Paediatr Anaesth. 2001;11(5):591-5. doi: 10.1046/j.1460-9592.2001.00735.x.
Postoperative vomiting is a common complication after strabismus surgery. The combination of dexamethasone and ondansetron decreases vomiting after strabismus surgery, while dexamethasone alone decreases vomiting after tonsillectomy in children. We compared the effect of dexamethasone alone to ondansetron plus dexamethasone on postoperative vomiting among children undergoing strabismus surgery.
Healthy children, aged 2-14 years, who were undergoing strabismus surgery were entered into this randomized, blocked and stratified study. Patients were administered 0.5 mg.kg(-1) midazolam p.o., 20-30 min preoperatively when indicated. The patients had an intravenous induction with 2.5-3.5 mg.kg(-1) propofol or an inhalation induction of anaesthesia with halothane and N2O. All patients were given 20 microg.kg(-1) atropine i.v. Study drugs were administered in a double-blind fashion. Both groups received 150 microg.kg(-1) dexamethasone i.v. Group D patients received placebo and group OD received 50 microg.kg(-1) of ondansetron i.v. Anaesthesia was maintained with halothane and N2O. Postoperative fluid, vomiting and pain management were standardized. Patients were followed for 24 h. We studied 193 patients with 111 patients in the OD group. Demographic data were similar.
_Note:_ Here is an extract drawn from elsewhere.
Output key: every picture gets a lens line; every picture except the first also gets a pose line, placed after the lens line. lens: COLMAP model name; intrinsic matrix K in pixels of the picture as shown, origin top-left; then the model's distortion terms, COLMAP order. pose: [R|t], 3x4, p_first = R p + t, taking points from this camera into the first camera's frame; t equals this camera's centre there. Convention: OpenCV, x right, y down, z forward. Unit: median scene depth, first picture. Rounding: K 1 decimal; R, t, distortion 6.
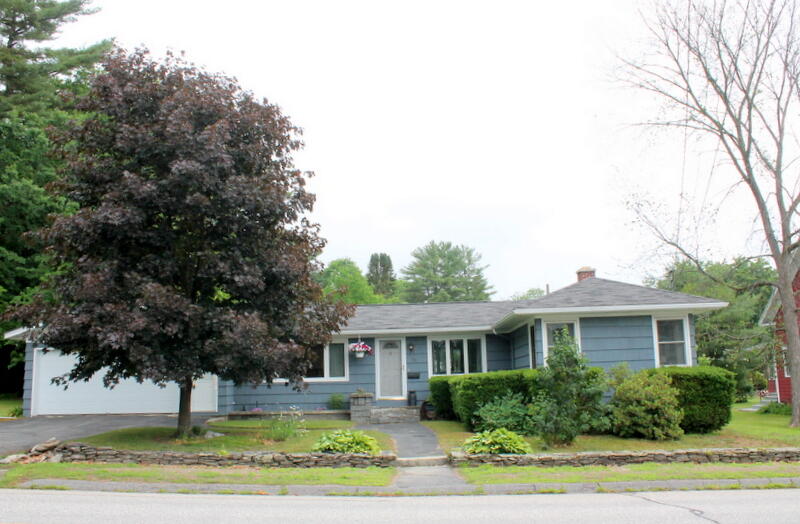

The overall incidence of vomiting was 23%; in group D and 5%; in group OD (P < 0.001). Each episode of vomiting increased the in-hospital length of stay by 29 min (P < 0.001).
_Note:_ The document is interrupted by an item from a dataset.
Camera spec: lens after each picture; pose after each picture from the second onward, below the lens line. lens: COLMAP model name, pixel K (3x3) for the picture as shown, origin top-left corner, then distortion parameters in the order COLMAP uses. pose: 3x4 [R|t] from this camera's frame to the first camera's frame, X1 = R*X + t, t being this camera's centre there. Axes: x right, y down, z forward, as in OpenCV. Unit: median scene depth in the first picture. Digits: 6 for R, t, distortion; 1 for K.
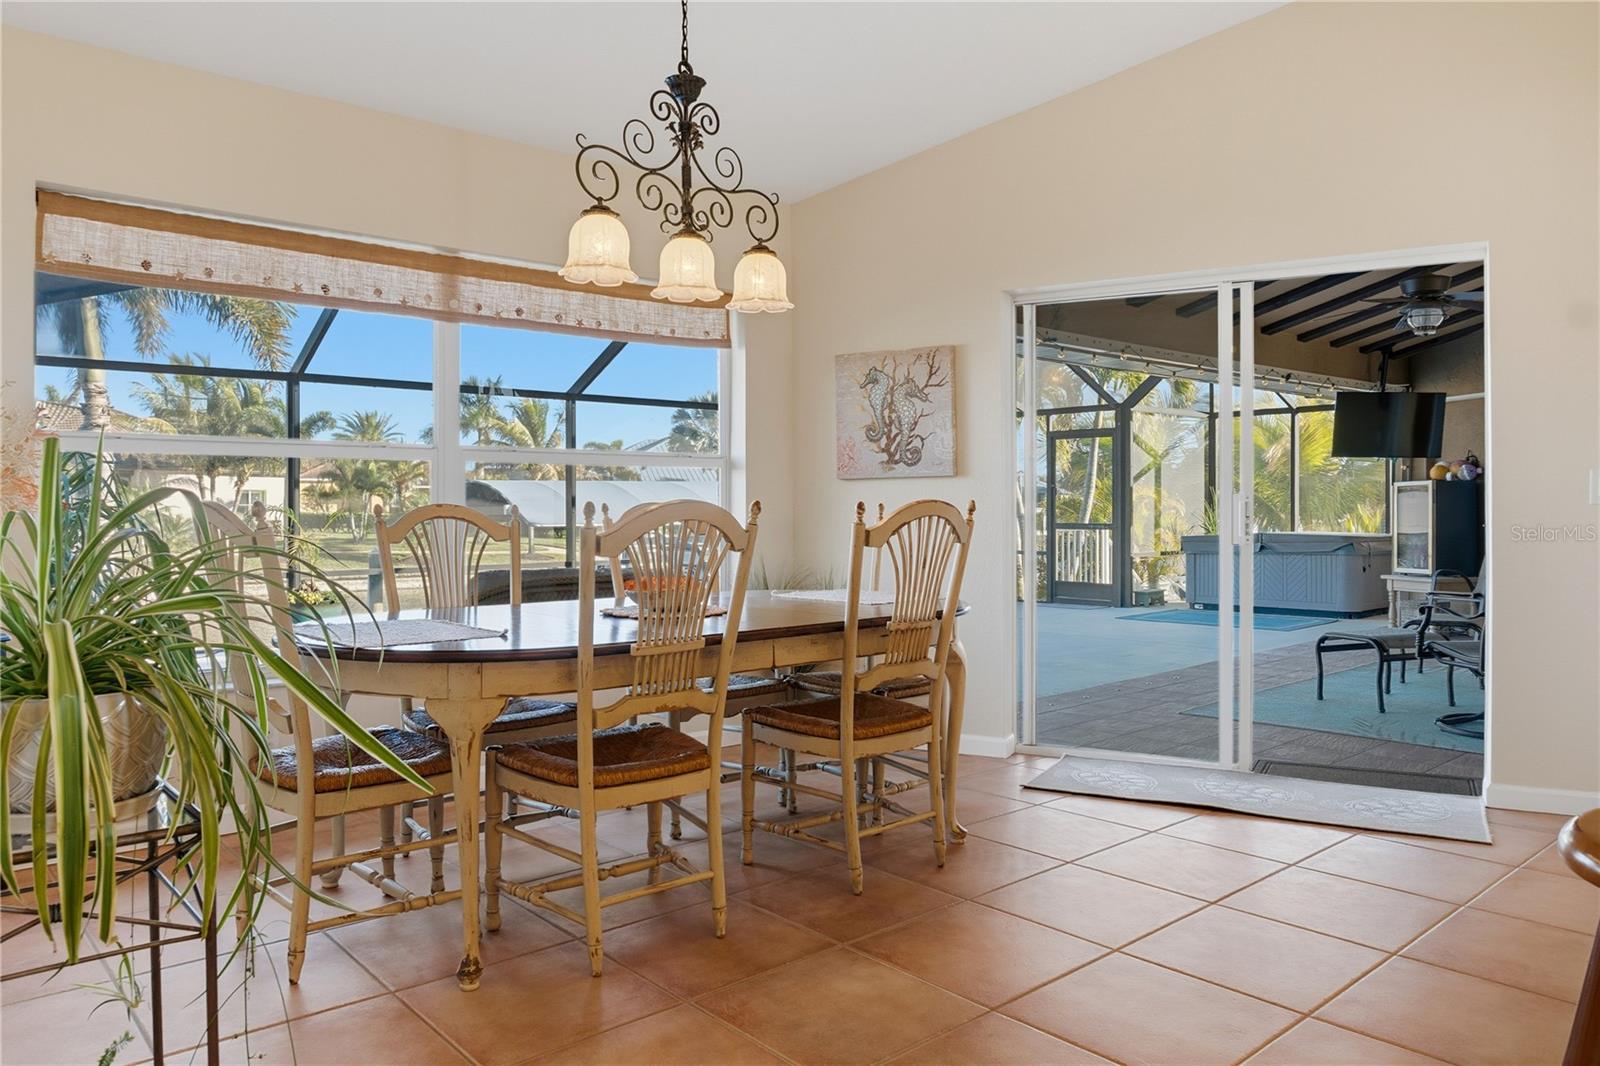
lens RADIAL K [[1084.1, 0, 793.6], [0, 1084.1, 522.8], [0, 0, 1]] dist [-0.012021, -0.002211]
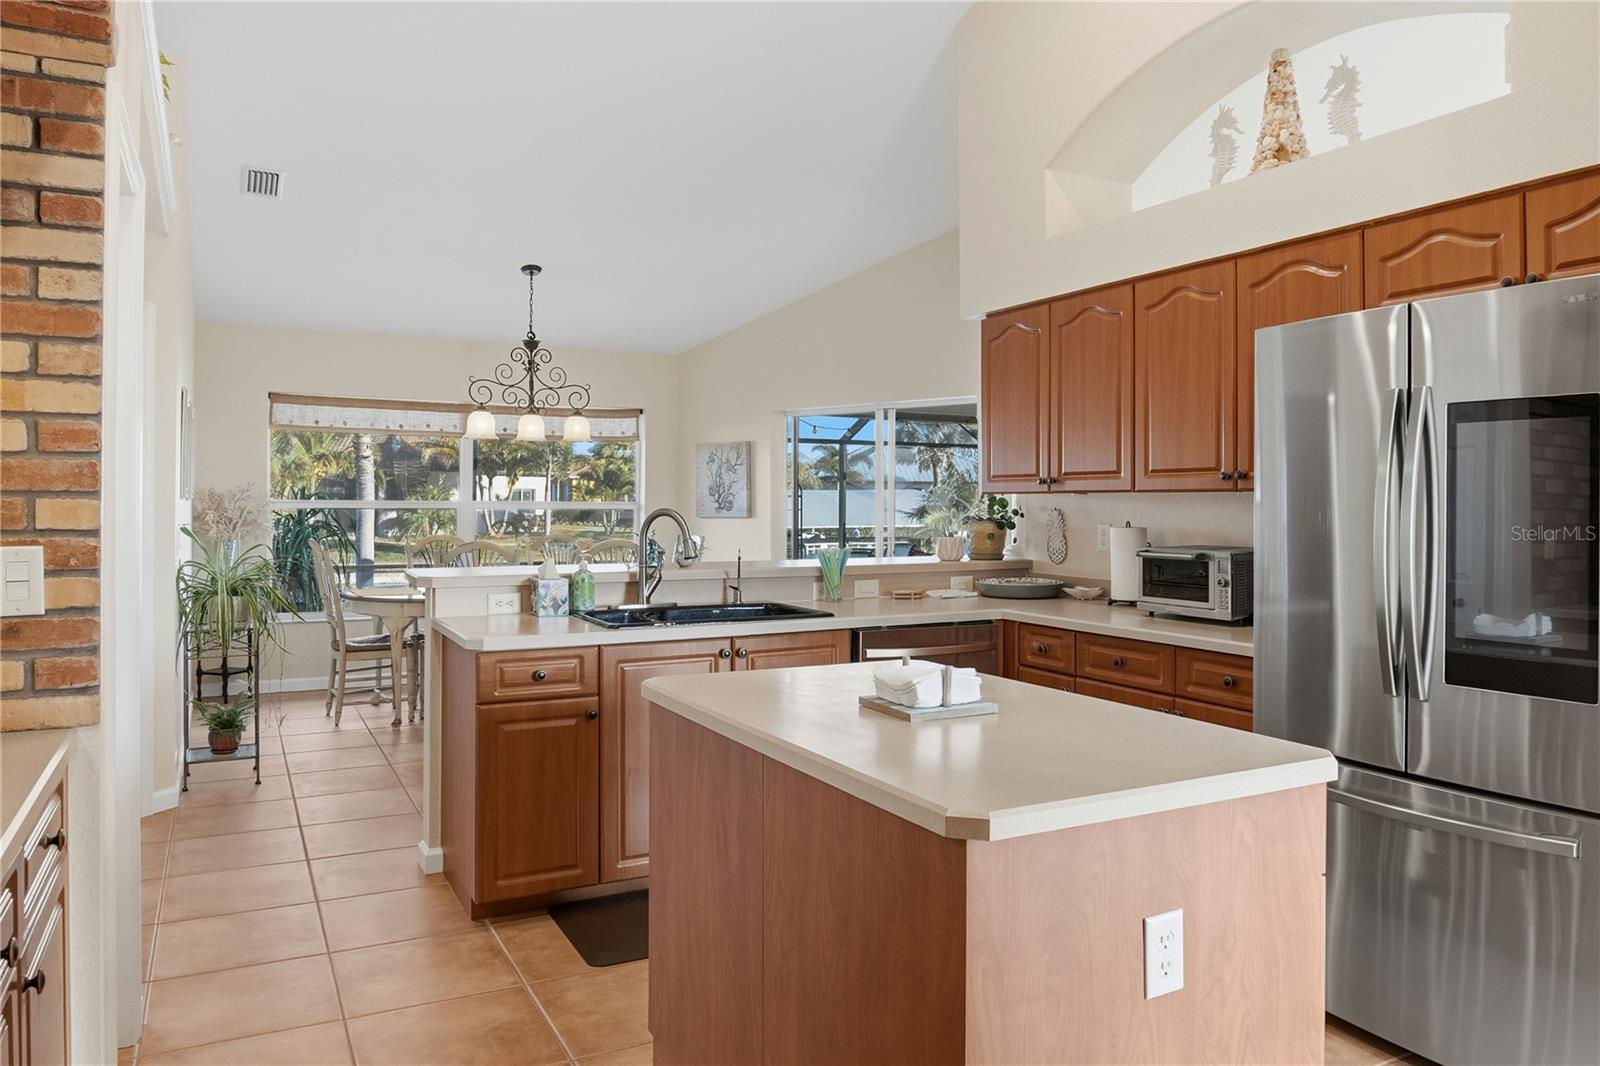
lens RADIAL K [[1072.4, 0, 802.5], [0, 1072.4, 509.2], [0, 0, 1]] dist [-0.000166, 0.000213]
pose [[0.974193, 0.010772, -0.225458, 0.769535], [-0.012646, 0.999896, -0.006870, -0.056156], [0.225361, 0.009544, 0.974229, -0.807147]]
There was a remarkably low incidence of postoperative vomiting of 5%; with the combination of dexamethasone plus a low-dose of ondansetron which more effectively decreased vomiting after strabismus surgery in children when compared with dexamethasone alone.
术后呕吐是斜视手术后常见的并发症。地塞米松和昂丹司琼联合使用可减少斜视手术后的呕吐,而单独使用地塞米松可减少儿童扁桃体切除术后的呕吐。我们比较了单独使用地塞米松与昂丹司琼加地塞米松对斜视手术患儿术后呕吐的影响。
将年龄在2至14岁、接受斜视手术的健康儿童纳入这项随机、区组化和分层研究。必要时,患者在术前20 - 30分钟口服0.5mg·kg⁻¹咪达唑仑。患者采用2.5 - 3.5mg·kg⁻¹丙泊酚静脉诱导或用氟烷和N₂O吸入诱导麻醉。所有患者静脉注射20μg·kg⁻¹阿托品。研究药物采用双盲方式给药。两组均静脉注射150μg·kg⁻¹地塞米松。D组患者接受安慰剂,OD组患者静脉注射50μg·kg⁻¹昂丹司琼。用氟烷和N₂O维持麻醉。术后液体、呕吐和疼痛管理均标准化。对患者随访24小时。我们研究了193例患者,OD组有111例患者。人口统计学数据相似。
呕吐的总体发生率为23%;D组为5%;OD组为5%(P < 0.001)。每次呕吐发作使住院时间延长29分钟(P < 0.001)。
术后呕吐发生率极低,为5%;与单独使用地塞米松相比,地塞米松加小剂量昂丹司琼联合使用能更有效地减少儿童斜视手术后的呕吐。